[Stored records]
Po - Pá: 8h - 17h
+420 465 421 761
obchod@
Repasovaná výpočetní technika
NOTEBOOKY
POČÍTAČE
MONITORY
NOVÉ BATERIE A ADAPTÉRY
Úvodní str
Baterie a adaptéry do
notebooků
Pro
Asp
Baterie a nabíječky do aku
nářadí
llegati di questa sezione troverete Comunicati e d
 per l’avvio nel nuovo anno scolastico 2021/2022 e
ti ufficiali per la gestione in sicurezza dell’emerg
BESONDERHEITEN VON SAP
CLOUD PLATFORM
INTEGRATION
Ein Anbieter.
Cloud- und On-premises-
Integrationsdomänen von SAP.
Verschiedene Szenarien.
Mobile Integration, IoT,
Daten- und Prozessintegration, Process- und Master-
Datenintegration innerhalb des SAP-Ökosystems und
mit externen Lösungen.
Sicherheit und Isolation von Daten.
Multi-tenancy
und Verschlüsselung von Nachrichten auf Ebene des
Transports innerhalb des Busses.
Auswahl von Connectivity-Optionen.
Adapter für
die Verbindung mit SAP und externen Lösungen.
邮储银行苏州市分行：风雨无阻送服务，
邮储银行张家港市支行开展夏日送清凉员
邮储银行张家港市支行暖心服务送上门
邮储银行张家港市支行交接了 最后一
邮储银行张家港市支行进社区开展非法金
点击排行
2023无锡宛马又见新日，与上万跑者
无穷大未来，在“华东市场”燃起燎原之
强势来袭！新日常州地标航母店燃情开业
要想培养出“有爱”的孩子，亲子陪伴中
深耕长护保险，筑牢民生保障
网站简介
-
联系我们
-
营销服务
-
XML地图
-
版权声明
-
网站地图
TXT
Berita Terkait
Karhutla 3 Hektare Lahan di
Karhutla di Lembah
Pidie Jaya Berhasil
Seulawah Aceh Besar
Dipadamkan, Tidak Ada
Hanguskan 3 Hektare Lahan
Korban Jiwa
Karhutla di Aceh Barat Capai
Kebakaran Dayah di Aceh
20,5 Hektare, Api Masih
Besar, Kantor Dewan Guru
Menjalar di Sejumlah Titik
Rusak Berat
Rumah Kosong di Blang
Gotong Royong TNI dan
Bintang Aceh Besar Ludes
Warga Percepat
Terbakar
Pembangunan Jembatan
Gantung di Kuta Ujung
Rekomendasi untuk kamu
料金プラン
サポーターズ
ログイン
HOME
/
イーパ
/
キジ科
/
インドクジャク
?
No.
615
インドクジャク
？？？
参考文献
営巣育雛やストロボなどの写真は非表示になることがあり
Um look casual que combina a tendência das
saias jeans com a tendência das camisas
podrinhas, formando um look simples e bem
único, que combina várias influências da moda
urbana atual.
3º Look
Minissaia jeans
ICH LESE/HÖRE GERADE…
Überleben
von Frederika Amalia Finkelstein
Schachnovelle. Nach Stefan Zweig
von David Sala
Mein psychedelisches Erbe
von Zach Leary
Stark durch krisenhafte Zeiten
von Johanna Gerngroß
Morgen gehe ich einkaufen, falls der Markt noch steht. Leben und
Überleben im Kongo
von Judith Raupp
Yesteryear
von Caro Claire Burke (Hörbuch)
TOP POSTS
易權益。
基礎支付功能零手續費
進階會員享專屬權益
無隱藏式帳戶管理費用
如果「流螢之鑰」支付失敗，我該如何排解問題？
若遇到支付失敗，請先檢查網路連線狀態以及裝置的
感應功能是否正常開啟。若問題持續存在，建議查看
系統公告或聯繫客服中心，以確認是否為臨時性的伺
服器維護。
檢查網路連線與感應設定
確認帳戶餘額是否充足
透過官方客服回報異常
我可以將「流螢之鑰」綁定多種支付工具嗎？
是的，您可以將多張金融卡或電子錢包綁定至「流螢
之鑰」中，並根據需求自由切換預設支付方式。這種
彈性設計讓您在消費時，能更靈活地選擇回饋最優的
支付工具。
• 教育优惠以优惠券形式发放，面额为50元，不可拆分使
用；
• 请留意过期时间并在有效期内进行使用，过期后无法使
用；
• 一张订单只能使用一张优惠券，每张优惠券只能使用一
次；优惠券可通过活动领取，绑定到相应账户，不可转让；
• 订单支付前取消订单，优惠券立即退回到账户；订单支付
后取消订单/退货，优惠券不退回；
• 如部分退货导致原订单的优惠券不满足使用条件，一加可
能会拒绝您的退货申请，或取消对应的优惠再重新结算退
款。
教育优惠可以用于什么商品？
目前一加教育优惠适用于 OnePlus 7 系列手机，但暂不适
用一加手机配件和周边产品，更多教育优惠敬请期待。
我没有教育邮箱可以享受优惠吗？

Your instructions: Convert every line of the data above into a Markdown table with two columns, "Row" for a sequential row number and "Line" for the text of that line, omitting any blank lines.

Reply:
| Row | Line |
|---|---|
| 1 | Po - Pá: 8h - 17h |
| 2 | +420 465 421 761 |
| 3 | obchod@ |
| 4 | Repasovaná výpočetní technika |
| 5 | NOTEBOOKY |
| 6 | POČÍTAČE |
| 7 | MONITORY |
| 8 | NOVÉ BATERIE A ADAPTÉRY |
| 9 | Úvodní str |
| 10 | Baterie a adaptéry do |
| 11 | notebooků |
| 12 | Pro |
| 13 | Asp |
| 14 | Baterie a nabíječky do aku |
| 15 | nářadí |
| 16 | llegati di questa sezione troverete Comunicati e d |
| 17 |  per l’avvio nel nuovo anno scolastico 2021/2022 e |
| 18 | ti ufficiali per la gestione in sicurezza dell’emerg |
| 19 | BESONDERHEITEN VON SAP |
| 20 | CLOUD PLATFORM |
| 21 | INTEGRATION |
| 22 | Ein Anbieter. |
| 23 | Cloud- und On-premises- |
| 24 | Integrationsdomänen von SAP. |
| 25 | Verschiedene Szenarien. |
| 26 | Mobile Integration, IoT, |
| 27 | Daten- und Prozessintegration, Process- und Master- |
| 28 | Datenintegration innerhalb des SAP-Ökosystems und |
| 29 | mit externen Lösungen. |
| 30 | Sicherheit und Isolation von Daten. |
| 31 | Multi-tenancy |
| 32 | und Verschlüsselung von Nachrichten auf Ebene des |
| 33 | Transports innerhalb des Busses. |
| 34 | Auswahl von Connectivity-Optionen. |
| 35 | Adapter für |
| 36 | die Verbindung mit SAP und externen Lösungen. |
| 37 | 邮储银行苏州市分行：风雨无阻送服务， |
| 38 | 邮储银行张家港市支行开展夏日送清凉员 |
| 39 | 邮储银行张家港市支行暖心服务送上门 |
| 40 | 邮储银行张家港市支行交接了 最后一 |
| 41 | 邮储银行张家港市支行进社区开展非法金 |
| 42 | 点击排行 |
| 43 | 2023无锡宛马又见新日，与上万跑者 |
| 44 | 无穷大未来，在“华东市场”燃起燎原之 |
| 45 | 强势来袭！新日常州地标航母店燃情开业 |
| 46 | 要想培养出“有爱”的孩子，亲子陪伴中 |
| 47 | 深耕长护保险，筑牢民生保障 |
| 48 | 网站简介 |
| 49 | - |
| 50 | 联系我们 |
| 51 | - |
| 52 | 营销服务 |
| 53 | - |
| 54 | XML地图 |
| 55 | - |
| 56 | 版权声明 |
| 57 | - |
| 58 | 网站地图 |
| 59 | TXT |
| 60 | Berita Terkait |
| 61 | Karhutla 3 Hektare Lahan di |
| 62 | Karhutla di Lembah |
| 63 | Pidie Jaya Berhasil |
| 64 | Seulawah Aceh Besar |
| 65 | Dipadamkan, Tidak Ada |
| 66 | Hanguskan 3 Hektare Lahan |
| 67 | Korban Jiwa |
| 68 | Karhutla di Aceh Barat Capai |
| 69 | Kebakaran Dayah di Aceh |
| 70 | 20,5 Hektare, Api Masih |
| 71 | Besar, Kantor Dewan Guru |
| 72 | Menjalar di Sejumlah Titik |
| 73 | Rusak Berat |
| 74 | Rumah Kosong di Blang |
| 75 | Gotong Royong TNI dan |
| 76 | Bintang Aceh Besar Ludes |
| 77 | Warga Percepat |
| 78 | Terbakar |
| 79 | Pembangunan Jembatan |
| 80 | Gantung di Kuta Ujung |
| 81 | Rekomendasi untuk kamu |
| 82 | 料金プラン |
| 83 | サポーターズ |
| 84 | ログイン |
| 85 | HOME |
| 86 | / |
| 87 | イーパ |
| 88 | / |
| 89 | キジ科 |
| 90 | / |
| 91 | インドクジャク |
| 92 | ? |
| 93 | No. |
| 94 | 615 |
| 95 | インドクジャク |
| 96 | ？？？ |
| 97 | 参考文献 |
| 98 | 営巣育雛やストロボなどの写真は非表示になることがあり |
| 99 | Um look casual que combina a tendência das |
| 100 | saias jeans com a tendência das camisas |
| 101 | podrinhas, formando um look simples e bem |
| 102 | único, que combina várias influências da moda |
| 103 | urbana atual. |
| 104 | 3º Look |
| 105 | Minissaia jeans |
| 106 | ICH LESE/HÖRE GERADE… |
| 107 | Überleben |
| 108 | von Frederika Amalia Finkelstein |
| 109 | Schachnovelle. Nach Stefan Zweig |
| 110 | von David Sala |
| 111 | Mein psychedelisches Erbe |
| 112 | von Zach Leary |
| 113 | Stark durch krisenhafte Zeiten |
| 114 | von Johanna Gerngroß |
| 115 | Morgen gehe ich einkaufen, falls der Markt noch steht. Leben und |
| 116 | Überleben im Kongo |
| 117 | von Judith Raupp |
| 118 | Yesteryear |
| 119 | von Caro Claire Burke (Hörbuch) |
| 120 | TOP POSTS |
| 121 | 易權益。 |
| 122 | 基礎支付功能零手續費 |
| 123 | 進階會員享專屬權益 |
| 124 | 無隱藏式帳戶管理費用 |
| 125 | 如果「流螢之鑰」支付失敗，我該如何排解問題？ |
| 126 | 若遇到支付失敗，請先檢查網路連線狀態以及裝置的 |
| 127 | 感應功能是否正常開啟。若問題持續存在，建議查看 |
| 128 | 系統公告或聯繫客服中心，以確認是否為臨時性的伺 |
| 129 | 服器維護。 |
| 130 | 檢查網路連線與感應設定 |
| 131 | 確認帳戶餘額是否充足 |
| 132 | 透過官方客服回報異常 |
| 133 | 我可以將「流螢之鑰」綁定多種支付工具嗎？ |
| 134 | 是的，您可以將多張金融卡或電子錢包綁定至「流螢 |
| 135 | 之鑰」中，並根據需求自由切換預設支付方式。這種 |
| 136 | 彈性設計讓您在消費時，能更靈活地選擇回饋最優的 |
| 137 | 支付工具。 |
| 138 | • 教育优惠以优惠券形式发放，面额为50元，不可拆分使 |
| 139 | 用； |
| 140 | • 请留意过期时间并在有效期内进行使用，过期后无法使 |
| 141 | 用； |
| 142 | • 一张订单只能使用一张优惠券，每张优惠券只能使用一 |
| 143 | 次；优惠券可通过活动领取，绑定到相应账户，不可转让； |
| 144 | • 订单支付前取消订单，优惠券立即退回到账户；订单支付 |
| 145 | 后取消订单/退货，优惠券不退回； |
| 146 | • 如部分退货导致原订单的优惠券不满足使用条件，一加可 |
| 147 | 能会拒绝您的退货申请，或取消对应的优惠再重新结算退 |
| 148 | 款。 |
| 149 | 教育优惠可以用于什么商品？ |
| 150 | 目前一加教育优惠适用于 OnePlus 7 系列手机，但暂不适 |
| 151 | 用一加手机配件和周边产品，更多教育优惠敬请期待。 |
| 152 | 我没有教育邮箱可以享受优惠吗？ |